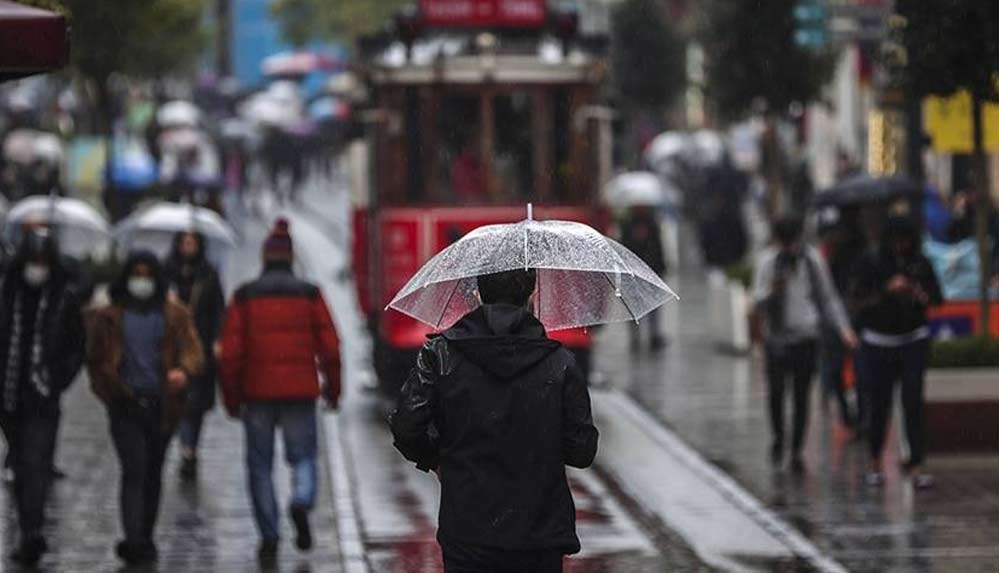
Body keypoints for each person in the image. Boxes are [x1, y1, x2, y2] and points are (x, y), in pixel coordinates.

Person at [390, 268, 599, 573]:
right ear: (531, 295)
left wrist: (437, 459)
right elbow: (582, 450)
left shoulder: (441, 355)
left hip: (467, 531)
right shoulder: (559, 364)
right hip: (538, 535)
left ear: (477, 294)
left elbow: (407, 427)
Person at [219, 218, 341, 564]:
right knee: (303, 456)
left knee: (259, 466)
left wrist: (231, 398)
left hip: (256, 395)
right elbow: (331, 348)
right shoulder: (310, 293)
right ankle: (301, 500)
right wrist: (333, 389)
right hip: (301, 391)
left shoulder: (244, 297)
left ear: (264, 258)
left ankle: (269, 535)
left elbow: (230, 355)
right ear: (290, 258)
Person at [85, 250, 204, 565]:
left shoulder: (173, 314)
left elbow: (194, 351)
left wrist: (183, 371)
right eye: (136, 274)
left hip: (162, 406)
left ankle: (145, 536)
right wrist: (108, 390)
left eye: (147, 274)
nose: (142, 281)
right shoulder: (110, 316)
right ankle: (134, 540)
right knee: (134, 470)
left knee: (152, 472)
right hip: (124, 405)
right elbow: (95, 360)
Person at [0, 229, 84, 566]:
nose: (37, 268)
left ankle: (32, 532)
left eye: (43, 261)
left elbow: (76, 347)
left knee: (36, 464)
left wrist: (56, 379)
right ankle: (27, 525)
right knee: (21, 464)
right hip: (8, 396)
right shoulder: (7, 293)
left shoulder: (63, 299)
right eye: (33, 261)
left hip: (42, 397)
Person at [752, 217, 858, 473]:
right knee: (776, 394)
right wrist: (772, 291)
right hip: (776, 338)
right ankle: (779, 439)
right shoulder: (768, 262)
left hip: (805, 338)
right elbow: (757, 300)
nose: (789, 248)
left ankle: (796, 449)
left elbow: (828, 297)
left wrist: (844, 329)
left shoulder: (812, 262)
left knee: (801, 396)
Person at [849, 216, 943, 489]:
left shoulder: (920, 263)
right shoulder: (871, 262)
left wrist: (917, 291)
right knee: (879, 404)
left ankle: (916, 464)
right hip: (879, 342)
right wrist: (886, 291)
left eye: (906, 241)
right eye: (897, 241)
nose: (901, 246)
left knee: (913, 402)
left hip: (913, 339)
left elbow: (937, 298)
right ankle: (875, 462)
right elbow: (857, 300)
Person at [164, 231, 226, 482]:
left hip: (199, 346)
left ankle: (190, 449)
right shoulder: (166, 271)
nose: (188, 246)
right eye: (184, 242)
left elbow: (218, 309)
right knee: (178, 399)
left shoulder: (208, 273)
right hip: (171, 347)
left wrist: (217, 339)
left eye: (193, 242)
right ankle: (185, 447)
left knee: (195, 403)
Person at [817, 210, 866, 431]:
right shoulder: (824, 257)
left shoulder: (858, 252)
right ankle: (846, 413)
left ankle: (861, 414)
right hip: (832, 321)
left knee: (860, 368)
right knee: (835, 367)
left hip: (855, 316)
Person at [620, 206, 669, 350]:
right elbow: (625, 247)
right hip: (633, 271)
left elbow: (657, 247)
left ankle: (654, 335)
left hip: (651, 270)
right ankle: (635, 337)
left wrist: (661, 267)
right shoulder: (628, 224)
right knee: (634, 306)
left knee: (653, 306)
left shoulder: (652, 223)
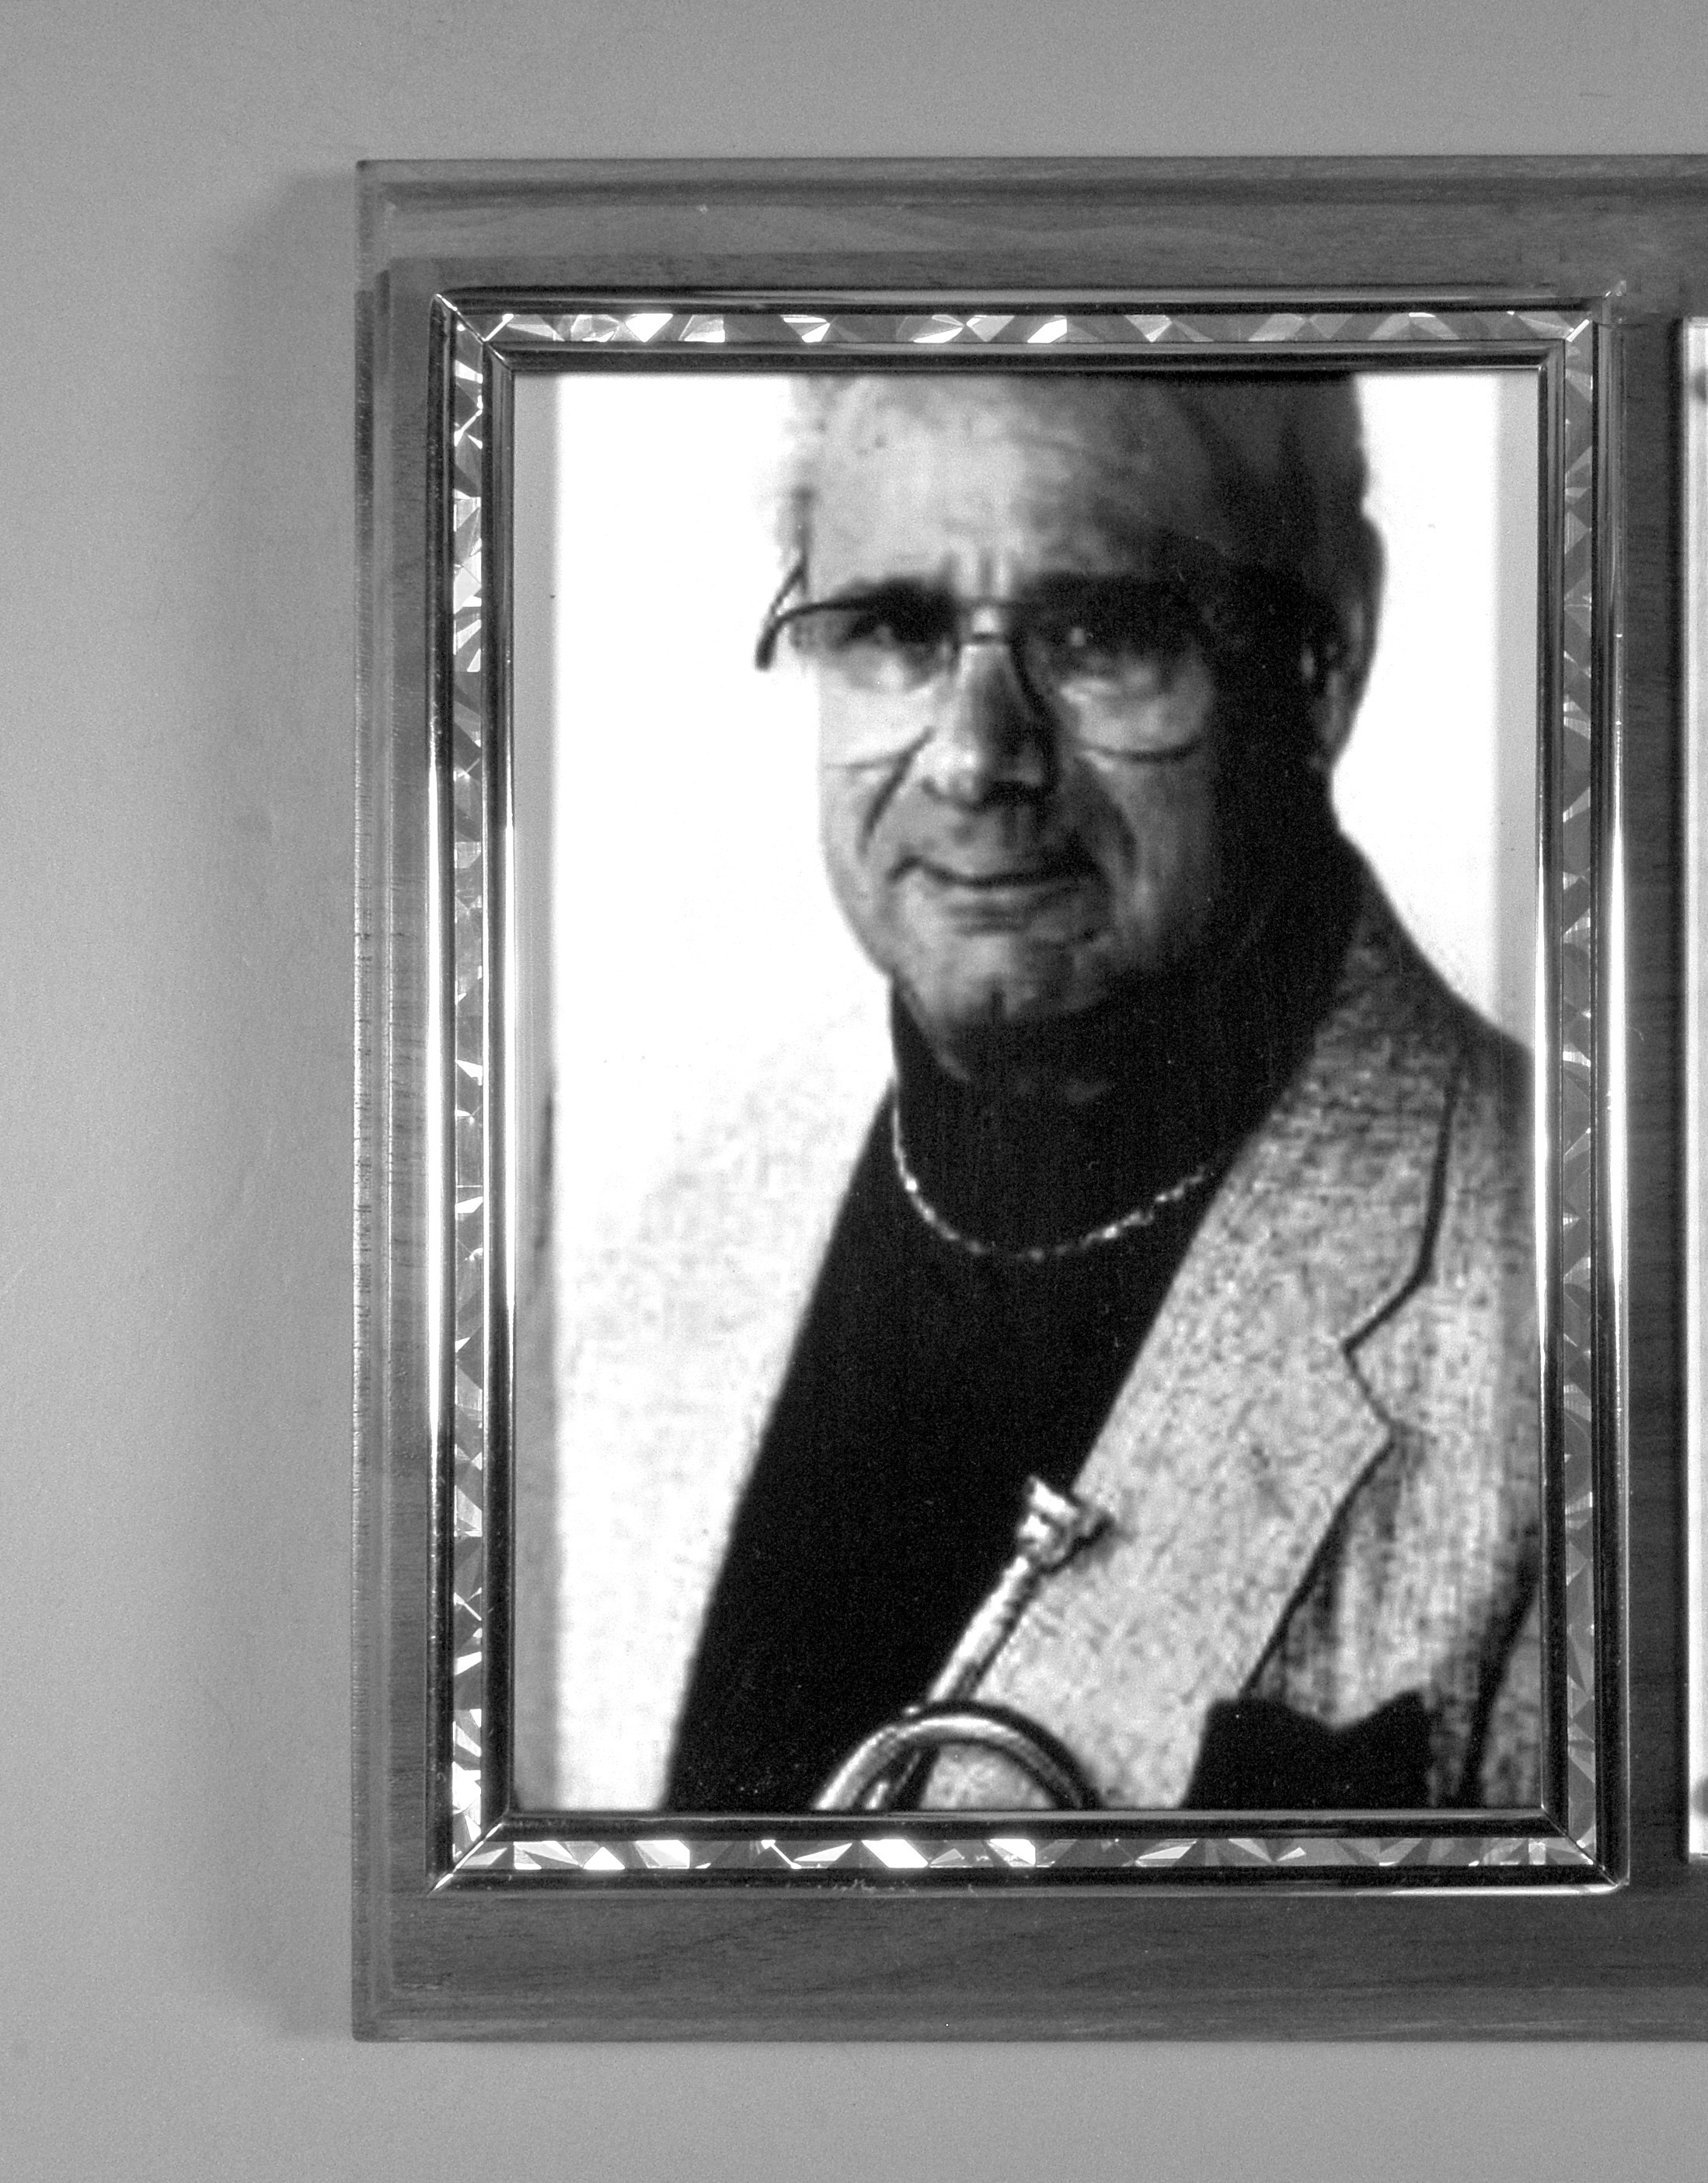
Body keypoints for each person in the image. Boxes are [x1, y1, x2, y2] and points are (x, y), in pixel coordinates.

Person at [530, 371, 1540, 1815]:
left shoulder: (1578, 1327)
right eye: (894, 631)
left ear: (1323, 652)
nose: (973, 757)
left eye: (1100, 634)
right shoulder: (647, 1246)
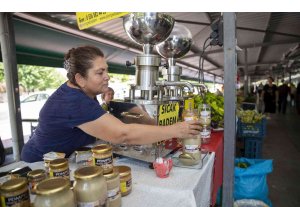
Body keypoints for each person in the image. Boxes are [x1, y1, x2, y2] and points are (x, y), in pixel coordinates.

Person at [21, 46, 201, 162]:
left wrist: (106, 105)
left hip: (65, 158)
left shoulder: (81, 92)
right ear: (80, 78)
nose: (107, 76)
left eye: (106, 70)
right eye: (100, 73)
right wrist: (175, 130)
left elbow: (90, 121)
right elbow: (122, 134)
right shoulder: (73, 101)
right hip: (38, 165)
_ _ _
Only an exact copy is needed: the lines from the opening of the listing through the line with "right eye: (136, 274)", both included, minus the pictures.

- [Response]
Body keypoints for each person in the image. Boxes are [x1, y1, x2, y2] and points are (x, y), in pixel coordinates.

Person at [390, 268, 599, 573]:
right ear: (531, 295)
left wrist: (437, 459)
right elbow: (582, 450)
left shoulder: (441, 355)
left hip: (467, 531)
right shoulder: (559, 364)
right hip: (538, 535)
left ear: (477, 294)
left elbow: (407, 427)
Person at [219, 218, 341, 564]:
right knee: (303, 456)
left knee: (259, 466)
left wrist: (231, 398)
left hip: (256, 395)
right elbow: (331, 348)
right shoulder: (310, 293)
right ankle: (301, 500)
right wrist: (333, 389)
right hip: (301, 391)
left shoulder: (244, 297)
left ear: (264, 258)
left ankle: (269, 535)
left elbow: (230, 355)
right ear: (290, 258)
Person at [85, 250, 204, 565]:
left shoulder: (173, 314)
left elbow: (194, 351)
left wrist: (183, 371)
right eye: (136, 274)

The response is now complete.